La tarde del 7 de julio de 2013 es quizá el momento más mágico que recuerdo como aficionado al tenis. Un revés a la red de Djokovic ponía fin al juego más agónico que jamás acogió el All England Tennis Club, y con él a la maldición que desde hacía casi ocho décadas se cebaba con la catedral mundial del tenis. Andy Murray era campeón de Wimbledon, profeta en su tierra. El fantasma de Fred Perry, último campeón local allá por 1936, había desaparecido. El cuento tenía esta vez un final feliz.
Ese revés a la red me tocó verlo a menos de 100 kilómetros de allí, a través de la ventana de un céntrico pub en Oxford. Debajo de una lluvia de cerveza y pintas volando por los aires, los aficionados que abarrotaban el lugar saltaban y se abrazaban emocionados. Las escenas eran más propias de una gesta de los Three Lions en Wembley. Y es que de eso se trataba. En el imaginario colectivo británico, la foto de Murray con la copa de Wimbledon ahora colgaba al lado de la de la Inglaterra campeona del mundo en 1966. Aquel célebre retrato de Bobby Moore a hombros de sus compañeros y con el trofeo Jules Rimet en sus manos.
Sin embargo, la relación de Murray con el público inglés no fue siempre un cuento de hadas. Sus guiños al nacionalismo del país del whisky y el kilt le costaron más de un enemigo. “Cuando Murray gana es británico, cuando pierde es escocés”, sentenció un hombre que pasó a mi lado, ajeno a toda aquella orgía de orgullo patriótico.

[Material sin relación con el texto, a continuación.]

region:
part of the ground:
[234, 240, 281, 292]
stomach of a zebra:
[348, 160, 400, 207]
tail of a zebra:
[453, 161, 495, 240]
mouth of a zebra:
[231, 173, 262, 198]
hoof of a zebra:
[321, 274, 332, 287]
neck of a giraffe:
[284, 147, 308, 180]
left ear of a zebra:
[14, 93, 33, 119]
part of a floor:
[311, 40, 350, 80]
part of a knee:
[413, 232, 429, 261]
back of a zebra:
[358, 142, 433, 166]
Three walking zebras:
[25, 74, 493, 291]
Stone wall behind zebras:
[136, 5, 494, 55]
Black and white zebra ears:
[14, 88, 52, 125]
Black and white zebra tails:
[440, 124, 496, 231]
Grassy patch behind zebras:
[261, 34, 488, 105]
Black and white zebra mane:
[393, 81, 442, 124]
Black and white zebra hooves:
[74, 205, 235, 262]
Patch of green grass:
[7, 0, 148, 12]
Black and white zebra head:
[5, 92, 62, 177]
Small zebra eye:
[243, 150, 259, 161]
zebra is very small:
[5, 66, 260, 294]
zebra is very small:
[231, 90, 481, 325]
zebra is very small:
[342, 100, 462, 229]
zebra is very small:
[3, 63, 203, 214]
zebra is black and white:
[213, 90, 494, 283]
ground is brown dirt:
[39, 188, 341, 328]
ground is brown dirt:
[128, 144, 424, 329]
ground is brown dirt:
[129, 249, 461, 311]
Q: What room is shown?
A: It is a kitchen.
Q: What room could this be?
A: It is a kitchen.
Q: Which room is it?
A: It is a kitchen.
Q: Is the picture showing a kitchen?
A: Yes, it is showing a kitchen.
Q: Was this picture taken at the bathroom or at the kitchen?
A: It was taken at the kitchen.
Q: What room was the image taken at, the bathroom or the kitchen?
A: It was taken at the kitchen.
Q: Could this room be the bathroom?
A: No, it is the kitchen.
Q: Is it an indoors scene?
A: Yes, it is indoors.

Pero para todos los allí congregados aquella tarde, Andy Murray era más británico que el té a las cinco. El rebelde muchacho de Dunblane se había ganado el corazón de todos los ingleses en el mismo escenario, pero un año antes. Tras sucumbir ante Federer en la final, Andy “juró bandera” ante los 16.000 espectadores de la Central.
“Os prometo que le voy a intentar. Va a ser muy difícil, pero lo voy a intentar”, afirmaba entre lágrimas. “La prensa siempre habla de la presión, de lo difícil que es jugar en Wimbledon. Pero vuestro apoyo lo hace todo mucho más fácil”, concluía. Con la palabra, el William Wallace de la raqueta se había ganado a un país, que dejó de ser un peso a sus espaldas para convertirse en el apoyo incondicional que le llevaría a la gloria 365 días después. Incluso en el rostro de Lendl se dibujó una mueca que podría interpretarse como de emoción.
El resto es historia. Aquella tarde, aquel revés a la red fue el punto de partida de una leyenda. La del hombre que vino para demostrar que las maldiciones están para romperlas, que en 2015 lideró a Gran Bretaña hacia su primera Copa Davis en 79 años y que un año más tarde se convirtió en el primer tenista en saborear por partida doble las mieles del oro olímpico.
¿Hasta dónde hubiese llegado Andy de no compartir generación con las tres mejores raquetas de la historia?, muchos nos preguntamos. A base de gestas, imposibles y primeras veces, el de Dunblane se abrió paso hasta el número uno del mundo. Una cota que alcanzó en Londres, igual que aquel mágico 7 de julio de 2013, y ante el mismo rival, y de la que le hizo descender prematuramente su cadera, su maldita cadera, la que ahora le obliga a decir adiós.
Andy Murray abandona las pistas, pero no el corazón y la memoria de todos los que hoy amamos un poquito menos este deporte que ha sido tan cruel con él. Si entre la amargura el destino le hace un ùltimo guiño, el escocés podrá despedirse del tenis en Wimbledon, de pie, sobre el mismo pasto en el que la tarde del 7 de julio de 2013 cambió todo.